For a show like Music City Roots—that thrives on spontaneity and going against the grain—last night took things to a whole new level. And there was a full house of folks on hand to enjoy it, a butt in every seat and not a square inch of standing room unoccupied.
Marshall Chapman was born to host just such a night—even though she claimed to have never hosted a thing in her life. She rolled with the punches, got laughs and generally made her way through the show script with untamed rock ‘n’ roll authority.
And the lineup? Those formidable female artists and that band of veteran guys defied expectations in almost every way imaginable.
Elizabeth Cook took the stage first, backed by a band she said had never played together before (of course, the guitar slinger by her side was hardly a newbie—it was her husband and faithful bandleader, Tim Carroll). They tore through the best garage rocking honky-tonk set you’d ever want to hear, ending with the tough-talking, tongue-in-cheek unofficial anthem of the night—“Sometimes It Takes Balls to Be a Woman.” I should also mention that Elizabeth’s dad was there, along with the entire Smith County Senior Citizens Center. A wild crowd, to be sure!
Next up was Bailey Cooke, who got a much bigger sound out of her band than I’d expected based on the gentle, fetching acoustic sound of her new album. Sure, she played clawhammer banjo on some songs. But she also plugged in her brand new Gibson ES-335—a gift from Music Cares after last year’s flood—and showed her stylistic range with some country-tinged indie rock ballads.
Then Mary Gauthier entranced the audience with blues-shaded folk-country songs that felt like tangible human portraits brought to life—portraits of lonely souls and train-hopping hoboes. The accompaniment of Tania Elizabeth—who has an uncanny ability to coax otherworldly sounds from her fiddle—certainly didn’t hurt.
Abigail Washburn filled the stage, quite literally, with the biggest band she’d ever had. Six players are a lot for an artist who’s given her share of stripped-down performances. But adding pedal steel, fiddle, keyboards and a sympathetic rhythm section was the perfect way to showcase the expansive sound of her new music.

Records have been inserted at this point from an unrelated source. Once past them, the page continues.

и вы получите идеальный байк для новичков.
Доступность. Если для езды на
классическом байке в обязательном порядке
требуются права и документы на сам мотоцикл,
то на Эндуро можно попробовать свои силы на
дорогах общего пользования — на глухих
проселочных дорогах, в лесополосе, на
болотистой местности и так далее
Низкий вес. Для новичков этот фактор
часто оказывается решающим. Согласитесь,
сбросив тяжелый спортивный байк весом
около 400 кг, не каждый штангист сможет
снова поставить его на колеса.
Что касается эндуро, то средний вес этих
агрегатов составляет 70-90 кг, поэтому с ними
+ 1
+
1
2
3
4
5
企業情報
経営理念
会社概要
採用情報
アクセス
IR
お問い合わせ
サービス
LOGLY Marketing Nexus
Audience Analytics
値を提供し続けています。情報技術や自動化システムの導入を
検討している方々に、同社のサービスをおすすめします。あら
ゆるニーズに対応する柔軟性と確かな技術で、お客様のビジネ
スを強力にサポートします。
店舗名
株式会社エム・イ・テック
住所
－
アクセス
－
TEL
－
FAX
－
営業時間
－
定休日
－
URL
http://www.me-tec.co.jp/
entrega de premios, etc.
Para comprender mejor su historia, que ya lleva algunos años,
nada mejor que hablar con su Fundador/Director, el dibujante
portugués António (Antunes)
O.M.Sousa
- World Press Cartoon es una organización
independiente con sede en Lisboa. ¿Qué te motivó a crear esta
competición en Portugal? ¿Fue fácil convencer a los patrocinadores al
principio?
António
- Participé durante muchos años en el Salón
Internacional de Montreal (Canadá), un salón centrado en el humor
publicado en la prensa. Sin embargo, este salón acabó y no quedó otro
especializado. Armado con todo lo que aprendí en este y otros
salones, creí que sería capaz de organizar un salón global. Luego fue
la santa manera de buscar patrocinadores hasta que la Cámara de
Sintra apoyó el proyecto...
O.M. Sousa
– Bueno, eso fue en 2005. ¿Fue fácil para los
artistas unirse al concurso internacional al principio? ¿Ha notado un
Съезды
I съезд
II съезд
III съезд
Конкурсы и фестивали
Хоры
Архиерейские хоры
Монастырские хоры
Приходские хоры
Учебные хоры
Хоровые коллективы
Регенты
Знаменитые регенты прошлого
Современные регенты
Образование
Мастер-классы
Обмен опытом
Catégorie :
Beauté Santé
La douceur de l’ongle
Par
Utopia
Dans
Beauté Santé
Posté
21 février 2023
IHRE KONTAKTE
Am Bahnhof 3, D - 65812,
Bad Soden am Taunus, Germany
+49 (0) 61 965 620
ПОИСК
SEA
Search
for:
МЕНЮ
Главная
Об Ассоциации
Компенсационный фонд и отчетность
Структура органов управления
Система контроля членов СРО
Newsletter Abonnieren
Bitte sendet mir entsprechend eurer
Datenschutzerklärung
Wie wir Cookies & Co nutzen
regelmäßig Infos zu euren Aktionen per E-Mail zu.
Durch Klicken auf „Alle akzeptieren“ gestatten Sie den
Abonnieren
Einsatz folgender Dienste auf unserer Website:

By this point in the show, we’d not only heard performances by three of the songwriters in my book, Elizabeth, Mary and Abigail—I’d also interviewed them about everything from their earliest musical experiences (playing harmonica in a blues club for Mary, gospel choir for Abigail and a kid country singing gig for Elizabeth) to their new music. They’d even turned the tables on me a time or two. And I’m proud to be able to say that I’m one of the few people not in Marshall’s book They Came To Nashville who’s gotten the chance to be interviewed by her.
Then we shifted gears from the female-centric portion of the show to their classic rocking older brothers, the Doobies. There’s nothing quite like standing on the side of the stage and hearing Tom Johnston, Pat Simmons, John McFee and, newer addition, John Cowan break into cool, California-style harmony on “Listen to the Music” and “Black Water.” It didn’t even matter that they didn’t have their trademark dual drummers—or even a single drummer—with them. They took everybody on a blissful trip back to the ‘70s.
People could sense they were really in for something—even if they didn’t know when that something was—when it came time for the finale. Somehow, some way every picker and singer there crammed onto the stage, and still left eight square feet of room for Elizabeth, Abigail and me to clog on. Yes, you read that right—I said “clog”.
Earlier in the afternoon we’d entertained some unsuspecting people in the parking lot while working up a little dance routine to Marshall’s favorite Willie Nelson-influenced version of “Stay All Night (Stay a Little Longer)”. And that, more or less, is what we ended the night with, backed by a mammoth, multi-generational, up-for-anything band. We stomped, shuffled, hollered and worked up a sweat. We also scuffed up the floor. Sorry about that!
No doubt about it—it was a night for the Music City Roots record books. A spotlight on female legends-in-the-making, shared with guys who’ve been there and lived to tell the tale. And I’m mighty glad to have been a part of it. Thanks so much to Marshall, Mary, Elizabeth, Abigail, Bailey, the Doobies and the entire MCR crew!